Time to research oil shale
Utah's state tourism office recently launched its "Mighty Five" advertising campaign to promote Utah's five amazing national parks.
The catchy and creative campaign highlights Zion, Bryce, Capitol Reef, Canyonlands and Arches national parks. But these are just the teaser for all of Utah's amazing public lands, which lure visitors and their dollars from every corner of the globe.
Tourism and outdoor recreation generated by these parks and all of Utah's picturesque public lands are significant drivers of the state's economy.
Utah's national parks alone generate upwards of $600 million a year in spending. The outdoor recreation industry accounts for more than 122,000 direct jobs and $3.6 billion in wages to Utah workers.
Given this positive economic impact, all Utahns should appreciate the prudent and reasonable plan that the U.S. Department of the Interior recently laid out regarding oil shale and tar sands development in the West. Oil shale and tar sands are unproven industries which pose enormous risk to our public lands, air and water.
Before proceeding with risky speculation in these industries, the people of Utah must be assured that our tourism and recreation economies will not be damaged.
Fortunately, the new federal rules provide a balanced, research-first approach that should help protect Utah's valuable landscapes and water supplies.
The plan is a smart re-thinking of a Bush administration decision, which originally would have set aside up to 2.5 million acres of land for oil shale and tar sands speculation in Utah, Wyoming and Colorado.
Development of the 2.5 million acres would have put eight National Park Service units at risk, including Glen Canyon National Recreation Area, Dinosaur National Monument, and Arches, Canyonlands and Capitol Reef national parks here in Utah.
The new plan minimizes potential impacts on national parks and still gives oil shale developers a very large sandbox for research, opening up 678,700 acres of land for test projects.
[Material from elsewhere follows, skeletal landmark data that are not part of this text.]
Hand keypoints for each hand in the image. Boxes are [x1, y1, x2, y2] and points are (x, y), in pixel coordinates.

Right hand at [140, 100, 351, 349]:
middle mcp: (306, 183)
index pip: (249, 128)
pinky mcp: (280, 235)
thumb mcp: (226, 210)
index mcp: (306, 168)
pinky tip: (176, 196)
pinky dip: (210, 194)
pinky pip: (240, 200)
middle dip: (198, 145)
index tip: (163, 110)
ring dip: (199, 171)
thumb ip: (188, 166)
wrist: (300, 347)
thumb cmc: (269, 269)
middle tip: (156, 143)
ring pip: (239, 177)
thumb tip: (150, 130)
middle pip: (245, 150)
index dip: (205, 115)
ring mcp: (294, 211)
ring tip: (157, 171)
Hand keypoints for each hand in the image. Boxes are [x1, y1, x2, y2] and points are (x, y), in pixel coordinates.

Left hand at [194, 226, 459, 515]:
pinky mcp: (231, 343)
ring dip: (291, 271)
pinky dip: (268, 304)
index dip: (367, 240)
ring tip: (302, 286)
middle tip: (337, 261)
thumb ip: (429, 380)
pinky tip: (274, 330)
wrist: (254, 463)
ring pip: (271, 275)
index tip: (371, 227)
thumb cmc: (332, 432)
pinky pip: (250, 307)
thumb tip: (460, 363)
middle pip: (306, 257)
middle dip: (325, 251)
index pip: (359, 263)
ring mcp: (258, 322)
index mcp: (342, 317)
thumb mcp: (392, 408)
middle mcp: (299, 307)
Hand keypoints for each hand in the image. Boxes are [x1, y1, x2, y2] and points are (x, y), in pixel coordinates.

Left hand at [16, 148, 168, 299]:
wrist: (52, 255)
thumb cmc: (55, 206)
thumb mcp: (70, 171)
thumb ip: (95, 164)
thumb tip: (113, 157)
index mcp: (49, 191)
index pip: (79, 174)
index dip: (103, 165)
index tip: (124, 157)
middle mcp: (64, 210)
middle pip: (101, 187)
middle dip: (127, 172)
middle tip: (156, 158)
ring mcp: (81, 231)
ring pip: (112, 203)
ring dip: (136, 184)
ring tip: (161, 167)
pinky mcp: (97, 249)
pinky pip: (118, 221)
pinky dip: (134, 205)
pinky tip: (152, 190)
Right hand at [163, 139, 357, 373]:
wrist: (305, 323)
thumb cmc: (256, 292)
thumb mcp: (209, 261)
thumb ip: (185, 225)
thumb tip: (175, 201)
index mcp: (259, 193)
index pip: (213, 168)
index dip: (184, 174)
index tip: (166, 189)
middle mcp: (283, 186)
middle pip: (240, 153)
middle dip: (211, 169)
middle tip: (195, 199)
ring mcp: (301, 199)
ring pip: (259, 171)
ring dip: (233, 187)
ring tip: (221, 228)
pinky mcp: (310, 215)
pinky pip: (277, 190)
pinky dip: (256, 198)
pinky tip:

The largest chunk 360,400 acres lies in Utah.
Before companies can get large-scale commercial leases, they will be required to prove that the technology they use to extract oil from shale rock is economically feasible.
Companies must also provide land managers with data on the effects of their activities on air quality and water use and quality.
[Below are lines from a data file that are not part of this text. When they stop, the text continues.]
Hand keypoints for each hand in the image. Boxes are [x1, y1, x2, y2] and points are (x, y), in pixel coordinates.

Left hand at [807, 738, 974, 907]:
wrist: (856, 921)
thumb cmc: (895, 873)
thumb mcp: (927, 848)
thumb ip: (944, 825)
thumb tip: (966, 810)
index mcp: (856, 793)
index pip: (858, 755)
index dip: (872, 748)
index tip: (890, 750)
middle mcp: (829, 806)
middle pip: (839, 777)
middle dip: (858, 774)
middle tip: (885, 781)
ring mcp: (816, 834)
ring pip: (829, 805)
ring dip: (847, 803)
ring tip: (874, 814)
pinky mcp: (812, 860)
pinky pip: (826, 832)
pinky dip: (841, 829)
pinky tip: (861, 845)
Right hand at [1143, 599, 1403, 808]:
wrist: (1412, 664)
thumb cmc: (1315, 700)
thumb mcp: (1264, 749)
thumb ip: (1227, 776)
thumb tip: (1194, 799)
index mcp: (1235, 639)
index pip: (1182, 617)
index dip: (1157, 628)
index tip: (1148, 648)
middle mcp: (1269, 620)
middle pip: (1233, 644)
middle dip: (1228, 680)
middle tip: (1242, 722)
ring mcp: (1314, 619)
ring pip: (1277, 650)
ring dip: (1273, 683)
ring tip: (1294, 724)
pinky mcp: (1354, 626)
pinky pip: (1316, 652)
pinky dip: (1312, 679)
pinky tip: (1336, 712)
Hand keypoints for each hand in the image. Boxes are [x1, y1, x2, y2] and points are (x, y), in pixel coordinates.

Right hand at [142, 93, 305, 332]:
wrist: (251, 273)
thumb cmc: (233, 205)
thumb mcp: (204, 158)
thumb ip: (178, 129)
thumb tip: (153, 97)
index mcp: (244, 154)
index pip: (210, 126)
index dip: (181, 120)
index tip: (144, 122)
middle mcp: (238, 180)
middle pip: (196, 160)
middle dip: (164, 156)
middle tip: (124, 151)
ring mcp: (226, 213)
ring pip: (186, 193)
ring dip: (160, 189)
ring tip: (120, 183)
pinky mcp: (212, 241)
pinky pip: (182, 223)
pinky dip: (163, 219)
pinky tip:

There are many unanswered questions regarding the impacts of this kind of development on the environment. Perhaps the greatest unknown is the size of the risk to the water supply, which is critical to our communities and national parks.
The U.S. Government Accountability Office estimates that, if left unchecked, industrial oil shale development could commandeer as much as 123 billion gallons of water a year enough for 750,000 households conceivably pushing an already strained Western water supply over the brink.
Given this risk, and many others, we are wise to proceed cautiously, requiring companies to prove their technology and environmental protections before they can speculate on public lands.
There is simply too much for Utah and the rest of the nation to lose if we do not take a reasoned and research-based approach to oil shale development. The Department of Interior plan is a good step in this direction, one we would be wise to monitor.
But for now, we can sleep easier knowing a much more prudent approach that safeguards national parks and other public land is being pursued.
Erika Pollard is the Southwest program manager for the National Parks Conservation Association, which works to protect and enhance America's national parks for this and future generations.